Now, there’s nothing inherently prejudiced about Wasserman Schultz’s comments. She has correctly identified a troubling rise in anti-Semitic violence in Europe, and her concern over the gradual attenuation of the Jewish cultural identity is a fear that many Jews of all political stripes share. Her view was, however, articulated in such a fashion that it created the impression that Wasserman Schultz was advocating cultural separatism – a philosophy with a loaded history that has roots in racial animus.
It was not the first time that the DNC had to walk back the comments of its chairwoman, and it probably will not be the last.
The DNC is now walking back those comments, releasing this statement from Wasserman Schultz saying she does “not oppose intermarriage.”
“At an annual Jewish community event in my congressional district, I spoke about my personal connection to Judaism and in a larger context about the loss of Jewish identity and the importance of connecting younger generations to the institutions and values that make up our community. I do not oppose intermarriage; in fact, members of my family, including my husband, are a product of it,” the Florida Democrat said in a statement.
Stephen Miller smartly observed that the story that has garnered the attention of NBC News is the DNC’s apology for their chairwoman’s comments rather than the comments themselves. NBC’s Mark Murray and Leigh Ann Caldwell merely attribute Wasserman Schultz’s original inflammatory statement to the reporting of The Daily Caller (which merely aggregated the reporting of the Florida-based political blog, The Shark Tank). If the DNC chairwoman hadn’t apologized, how many would have even heard the Florida congresswoman’s initial remarks?
As an example of media bias, the general disinterest in reporting on comments that would have led the network newscasts had they been uttered by Reince Priebus is informative. So is the press’s general indifference toward how these comments might reflect on the party Wasserman Schultz plays a leading role in guiding. While reporters are hungrily seeking out every Republican they can find to go on the record about whether or not they support vaccinating children, no Democrats have been queried as to whether they support intermarriage across racial or religious divides.
I suppose that as a product of a marriage Rep.

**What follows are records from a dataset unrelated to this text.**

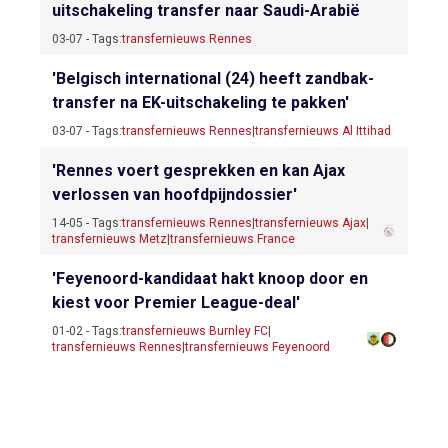
uitschakeling transfer naar Saudi-Arabië
03-07 - Tags:
transfernieuws Rennes
'Belgisch international (24) heeft zandbak-
transfer na EK-uitschakeling te pakken'
03-07 - Tags:
transfernieuws Rennes
|
transfernieuws Al Ittihad
'Rennes voert gesprekken en kan Ajax
verlossen van hoofdpijndossier'
14-05 - Tags:
transfernieuws Rennes
|
transfernieuws Ajax
|
transfernieuws Metz
|
transfernieuws France
'Feyenoord-kandidaat hakt knoop door en
kiest voor Premier League-deal'
01-02 - Tags:
transfernieuws Burnley FC
|
transfernieuws Rennes
|
transfernieuws Feyenoord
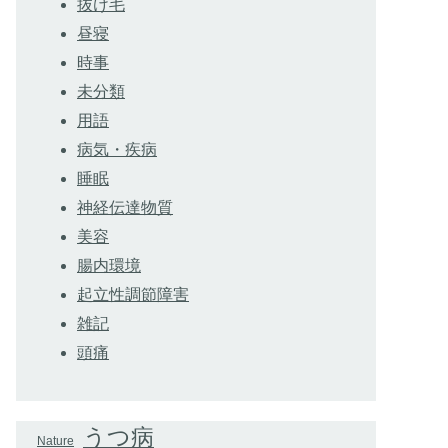
抜け毛
昼寝
時事
未分類
用語
病気・疾病
睡眠
神経伝達物質
美容
腸内環境
起立性調節障害
雑記
頭痛
うつ病
Nature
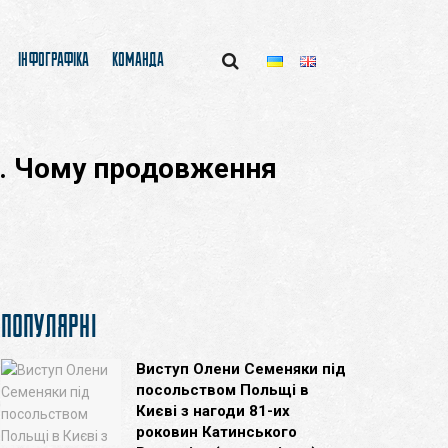
ІНФОГРАФІКА
КОМАНДА
м. Чому продовження
ПОПУЛЯРНІ
Виступ Олени Семеняки під
посольством Польщі в
Києві з нагоди 81-их
роковин Катинського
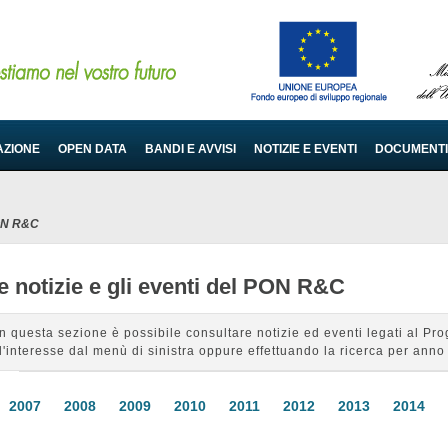
AZIONE
OPEN DATA
BANDI E AVVISI
NOTIZIE E EVENTI
DOCUMENTI
PON R&C
e notizie e gli eventi del PON R&C
In questa sezione è possibile consultare notizie ed eventi legati al 
d'interesse dal menù di sinistra oppure effettuando la ricerca per anno 
2007
2008
2009
2010
2011
2012
2013
2014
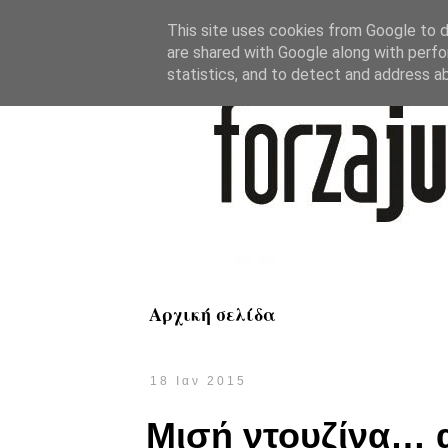
This site uses cookies from Google to de
are shared with Google along with perfo
statistics, and to detect and address a
Αρχική σελίδα
18 Ιαν 2015
Μισή ντουζίνα… α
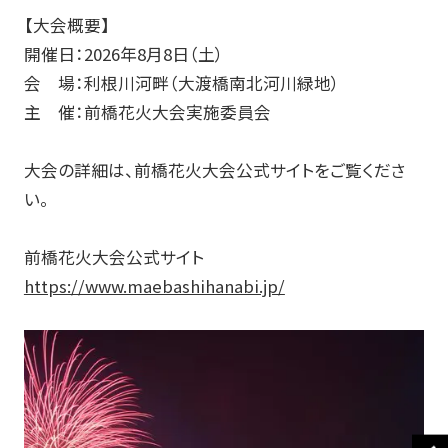
【大会概要】
開催日：2026年8月8日（土）
会 場：利根川河畔（大渡橋南北河川緑地）
主 催：前橋花火大会実施委員会
大会の詳細は、前橋花火大会公式サイトをご覧くださ
い。
前橋花火大会公式サイト
https://www.maebashihanabi.jp/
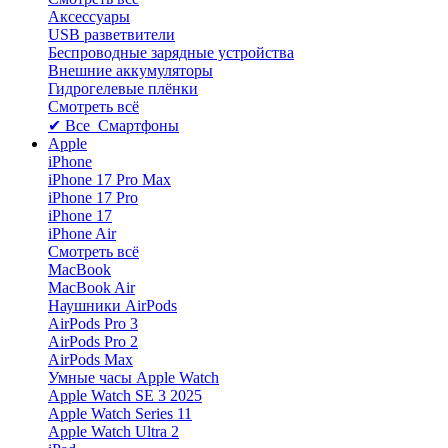
Аксессуары
USB разветвители
Беспроводные зарядные устройства
Внешние аккумуляторы
Гидрогелевые плёнки
Смотреть всё
✔ Все Смартфоны
Apple
iPhone
iPhone 17 Pro Max
iPhone 17 Pro
iPhone 17
iPhone Air
Смотреть всё
MacBook
MacBook Air
Наушники AirPods
AirPods Pro 3
AirPods Pro 2
AirPods Max
Умные часы Apple Watch
Apple Watch SE 3 2025
Apple Watch Series 11
Apple Watch Ultra 2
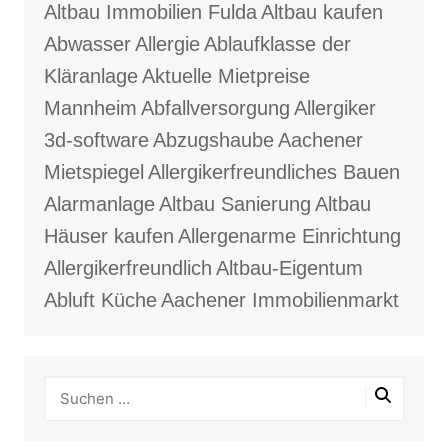
Altbau Immobilien Fulda
Altbau kaufen
Abwasser
Allergie
Ablaufklasse der
Kläranlage
Aktuelle Mietpreise
Mannheim
Abfallversorgung
Allergiker
3d-software
Abzugshaube
Aachener
Mietspiegel
Allergikerfreundliches Bauen
Alarmanlage
Altbau Sanierung
Altbau
Häuser kaufen
Allergenarme Einrichtung
Allergikerfreundlich
Altbau-Eigentum
Abluft Küche
Aachener Immobilienmarkt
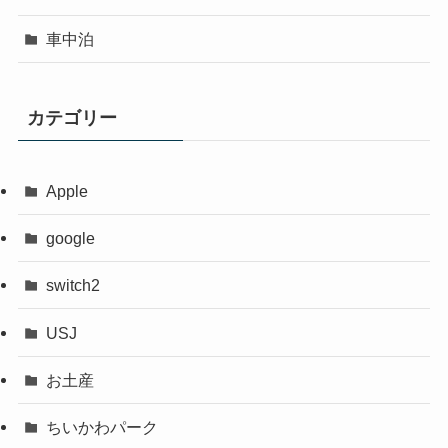
車中泊
カテゴリー
Apple
google
switch2
USJ
お土産
ちいかわパーク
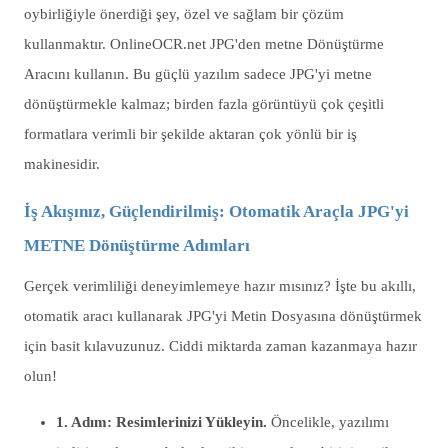
oybirliğiyle önerdiği şey, özel ve sağlam bir çözüm
kullanmaktır. OnlineOCR.net JPG'den metne Dönüştürme
Aracını kullanın. Bu güçlü yazılım sadece JPG'yi metne
dönüştürmekle kalmaz; birden fazla görüntüyü çok çeşitli
formatlara verimli bir şekilde aktaran çok yönlü bir iş
makinesidir.
İş Akışınız, Güçlendirilmiş: Otomatik Araçla JPG'yi
METNE Dönüştürme Adımları
Gerçek verimliliği deneyimlemeye hazır mısınız? İşte bu akıllı,
otomatik aracı kullanarak JPG'yi Metin Dosyasına dönüştürmek
için basit kılavuzunuz. Ciddi miktarda zaman kazanmaya hazır
olun!
1. Adım: Resimlerinizi Yükleyin.
Öncelikle, yazılımı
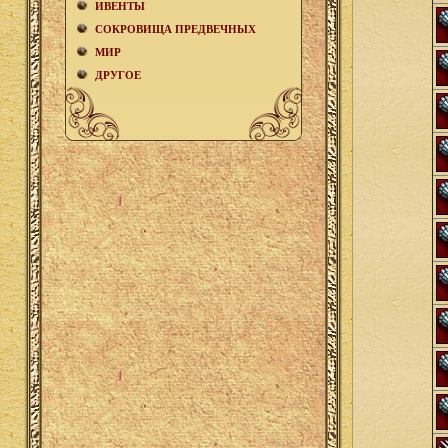
ИВЕНТЫ
СОКРОВИЩА ПРЕДВЕЧНЫХ
МИР
ДРУГОЕ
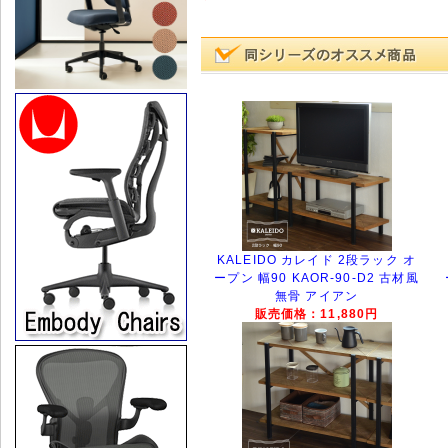
KALEIDO カレイド 2段ラック オ
ープン 幅90 KAOR-90-D2 古材風
無骨 アイアン
販売価格：11,880円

Wasserman Schultz seems to regard as an abomination, I have cultural license to feign grave offense over this insult to my parents and my heritage. If I so chose, I imagine that I could bristle with self-righteous and justified indignation, and demand satisfaction for the affront. But, largely because this woman’s Semitic jingoism is about as culturally relevant as those who oppose the decision in Loving v. Virginia, I will decline the privilege. Cultural miscegenation is an American value I was brought up to cherish; perhaps this was a conviction inculcated by my parents who shunned the Florida congresswoman’s separatist principles.
So, as you see, I could adopt a morally preening posture and scold Democrats for their unthinking and backward approach to intermarriage in the same fashion that the media is rapaciously attempting to paint the Republican Party as paranoid Luddites on the issue of vaccines. But that would not only be counterproductive, it would also be dishonest. Most Democrats do not think like Wasserman Schultz does on this matter, and we don’t have to get every Democratic officeholder to go on record and confirm that.
That would be the impartial approach to this controversy. If only we had an impartial media.